The distribution of Met-enkephalin (ENK), substance P (SP) and serotonin (5-HT) differs between the core and shell regions of the mesencephalic and diencephalic auditory nuclei of the turtle [Belekhova et al., 2002]. These neurochemical distinctions are also found in other tetrapods (mammals, birds and amphibians). The distribution of ENK, SP and 5-HT was examined in the core and shell regions of both mesencephalic and diencephalic auditory nuclei, and in the telencephalic auditory areas of Bengalese finches (Lonchura striata) and mice (Mus musculus), as well as in corresponding auditory areas in toads (Bufo bufo). ENK, SP and 5-HT immunoreactive fibers and perikarya were largely absent from the core regions of both mesencephalic and diencephalic auditory nuclei, in comparison with the shell regions of mice and Bengalese finches. In the toad, however, this pattern was observed in the mesencephalic auditory nucleus, but not in the diencephalic auditory areas. ENK and SP immunoreactive perikarya were detected in the telencephalic auditory area of mice, whereas no ENK, SP or 5-HT immunolabeling was observed in the telencephalic auditory area (Field L) of Bengalese finches. These findings are discussed in terms of the evolution of the core-and-shell organization of auditory nuclei of tetrapods.

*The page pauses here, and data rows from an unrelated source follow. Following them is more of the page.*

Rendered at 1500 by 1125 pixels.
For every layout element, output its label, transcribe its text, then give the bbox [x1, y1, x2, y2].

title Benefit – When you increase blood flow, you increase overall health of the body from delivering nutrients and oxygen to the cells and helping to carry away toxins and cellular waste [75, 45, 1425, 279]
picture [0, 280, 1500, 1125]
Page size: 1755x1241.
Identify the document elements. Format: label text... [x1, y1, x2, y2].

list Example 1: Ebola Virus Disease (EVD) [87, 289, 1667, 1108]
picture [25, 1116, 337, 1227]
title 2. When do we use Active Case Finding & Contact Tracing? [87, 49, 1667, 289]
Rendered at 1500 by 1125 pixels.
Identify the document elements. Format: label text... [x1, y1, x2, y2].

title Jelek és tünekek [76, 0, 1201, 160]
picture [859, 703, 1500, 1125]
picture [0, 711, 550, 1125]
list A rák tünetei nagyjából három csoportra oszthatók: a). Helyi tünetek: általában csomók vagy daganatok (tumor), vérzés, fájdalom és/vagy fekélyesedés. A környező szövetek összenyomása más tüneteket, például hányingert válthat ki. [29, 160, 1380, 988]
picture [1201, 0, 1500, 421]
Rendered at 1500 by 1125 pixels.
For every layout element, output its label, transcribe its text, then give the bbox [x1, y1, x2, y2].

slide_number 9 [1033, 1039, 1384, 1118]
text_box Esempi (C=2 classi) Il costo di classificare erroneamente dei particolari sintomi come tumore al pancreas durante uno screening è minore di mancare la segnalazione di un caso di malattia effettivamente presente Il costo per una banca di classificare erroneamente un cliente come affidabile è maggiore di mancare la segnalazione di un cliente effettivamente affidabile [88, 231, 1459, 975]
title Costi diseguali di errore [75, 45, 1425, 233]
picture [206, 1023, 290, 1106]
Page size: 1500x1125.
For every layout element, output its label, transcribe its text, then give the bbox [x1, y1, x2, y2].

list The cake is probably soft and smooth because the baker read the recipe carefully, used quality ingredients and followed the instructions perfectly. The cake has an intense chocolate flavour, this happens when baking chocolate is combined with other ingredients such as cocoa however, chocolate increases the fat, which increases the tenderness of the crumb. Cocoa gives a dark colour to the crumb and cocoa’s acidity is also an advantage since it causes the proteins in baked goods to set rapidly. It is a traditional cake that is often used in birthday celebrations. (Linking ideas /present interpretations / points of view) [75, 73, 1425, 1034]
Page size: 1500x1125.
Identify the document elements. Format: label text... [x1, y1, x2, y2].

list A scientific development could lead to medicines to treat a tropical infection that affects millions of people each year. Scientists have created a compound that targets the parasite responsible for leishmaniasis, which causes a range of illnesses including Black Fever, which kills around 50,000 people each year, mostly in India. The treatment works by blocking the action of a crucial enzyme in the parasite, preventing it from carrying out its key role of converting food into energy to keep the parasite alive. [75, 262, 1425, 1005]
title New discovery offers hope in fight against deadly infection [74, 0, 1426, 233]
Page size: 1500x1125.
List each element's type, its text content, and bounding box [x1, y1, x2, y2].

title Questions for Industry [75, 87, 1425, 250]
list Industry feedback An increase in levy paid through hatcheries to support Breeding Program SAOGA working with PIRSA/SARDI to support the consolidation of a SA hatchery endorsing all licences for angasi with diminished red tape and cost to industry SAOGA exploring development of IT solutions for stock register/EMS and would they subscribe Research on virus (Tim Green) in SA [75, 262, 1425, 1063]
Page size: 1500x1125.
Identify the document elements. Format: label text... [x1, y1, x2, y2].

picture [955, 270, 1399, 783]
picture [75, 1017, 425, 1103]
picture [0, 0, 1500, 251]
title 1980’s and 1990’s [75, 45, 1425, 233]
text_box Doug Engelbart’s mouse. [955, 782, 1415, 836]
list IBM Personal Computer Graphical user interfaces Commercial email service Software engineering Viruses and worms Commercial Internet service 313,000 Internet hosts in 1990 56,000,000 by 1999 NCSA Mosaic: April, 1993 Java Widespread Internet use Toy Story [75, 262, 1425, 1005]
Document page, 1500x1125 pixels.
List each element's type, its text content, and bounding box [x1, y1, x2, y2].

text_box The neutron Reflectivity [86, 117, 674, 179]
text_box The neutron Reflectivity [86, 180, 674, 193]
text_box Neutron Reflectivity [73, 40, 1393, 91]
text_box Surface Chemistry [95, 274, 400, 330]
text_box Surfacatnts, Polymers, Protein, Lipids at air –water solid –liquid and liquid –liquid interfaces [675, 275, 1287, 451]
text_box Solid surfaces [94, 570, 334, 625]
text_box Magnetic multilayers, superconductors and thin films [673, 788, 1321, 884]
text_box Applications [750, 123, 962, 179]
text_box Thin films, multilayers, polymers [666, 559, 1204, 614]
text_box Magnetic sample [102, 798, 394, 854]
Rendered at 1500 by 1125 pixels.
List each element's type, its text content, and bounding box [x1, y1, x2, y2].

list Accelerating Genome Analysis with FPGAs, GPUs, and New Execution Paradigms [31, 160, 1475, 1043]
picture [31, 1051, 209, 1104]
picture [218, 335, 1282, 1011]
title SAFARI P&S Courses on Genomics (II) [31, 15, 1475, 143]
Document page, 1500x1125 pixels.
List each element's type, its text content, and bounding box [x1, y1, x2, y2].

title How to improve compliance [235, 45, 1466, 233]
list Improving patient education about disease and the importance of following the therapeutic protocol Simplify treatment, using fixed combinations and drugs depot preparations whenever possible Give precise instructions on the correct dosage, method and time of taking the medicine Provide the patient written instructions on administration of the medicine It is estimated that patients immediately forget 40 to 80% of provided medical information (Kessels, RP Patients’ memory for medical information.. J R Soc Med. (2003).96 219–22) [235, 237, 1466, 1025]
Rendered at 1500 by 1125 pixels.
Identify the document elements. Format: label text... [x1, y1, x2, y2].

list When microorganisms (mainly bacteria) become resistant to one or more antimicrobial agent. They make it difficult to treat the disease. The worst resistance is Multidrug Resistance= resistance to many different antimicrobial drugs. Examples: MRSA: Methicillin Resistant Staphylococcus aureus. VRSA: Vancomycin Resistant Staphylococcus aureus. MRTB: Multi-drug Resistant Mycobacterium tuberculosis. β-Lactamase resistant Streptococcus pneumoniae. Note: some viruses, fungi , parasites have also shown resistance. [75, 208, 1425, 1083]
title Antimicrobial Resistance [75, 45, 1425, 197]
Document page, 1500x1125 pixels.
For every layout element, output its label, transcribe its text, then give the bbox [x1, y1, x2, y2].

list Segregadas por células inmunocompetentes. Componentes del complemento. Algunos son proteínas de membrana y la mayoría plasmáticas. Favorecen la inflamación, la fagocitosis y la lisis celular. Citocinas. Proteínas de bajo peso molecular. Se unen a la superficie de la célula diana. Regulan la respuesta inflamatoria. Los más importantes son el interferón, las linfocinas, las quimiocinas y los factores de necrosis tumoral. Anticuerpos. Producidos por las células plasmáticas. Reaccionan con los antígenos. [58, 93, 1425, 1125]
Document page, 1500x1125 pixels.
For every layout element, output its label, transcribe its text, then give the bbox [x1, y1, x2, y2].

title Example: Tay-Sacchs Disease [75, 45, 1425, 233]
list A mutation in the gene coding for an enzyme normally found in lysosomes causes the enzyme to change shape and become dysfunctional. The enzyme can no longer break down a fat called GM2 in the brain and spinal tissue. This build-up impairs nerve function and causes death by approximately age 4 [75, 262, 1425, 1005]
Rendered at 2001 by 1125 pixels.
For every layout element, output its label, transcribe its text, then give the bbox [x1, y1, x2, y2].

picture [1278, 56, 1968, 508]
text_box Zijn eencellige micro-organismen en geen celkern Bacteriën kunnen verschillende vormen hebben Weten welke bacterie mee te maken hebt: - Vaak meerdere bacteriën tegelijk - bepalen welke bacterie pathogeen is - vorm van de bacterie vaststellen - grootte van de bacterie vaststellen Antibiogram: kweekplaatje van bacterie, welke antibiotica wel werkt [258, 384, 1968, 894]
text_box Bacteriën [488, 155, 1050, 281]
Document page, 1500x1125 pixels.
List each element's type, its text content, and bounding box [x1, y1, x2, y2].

Comparative distribution of GABAergic and peptide-containing neurons in the lateral lemniscal nuclei of the rat

By immunostaining, neurons expressing peptides (dynorphin and corticotropin-releasing factor, CRF) and glutamate decarboxylase (GAD), a GABA-synthesizing enzyme, were precisely mapped in the rat lateral lemniscal nuclei. While GAD neurons were numerous and preferably localized in the dorsal (DLL) and ventral (VLL) nuclei, neurons expressing these peptides were less numerous and localized primarily in the intermediate (ILL) nucleus of the lateral lemniscus. The ILL nucleus was shown to project to the inferior colliculus and to express Fos rapidly in response to peripheral acoustic stimulation, suggesting that the ILL nucleus may take part in non-GABAergic relay of acoustic information in the lateral lemniscus.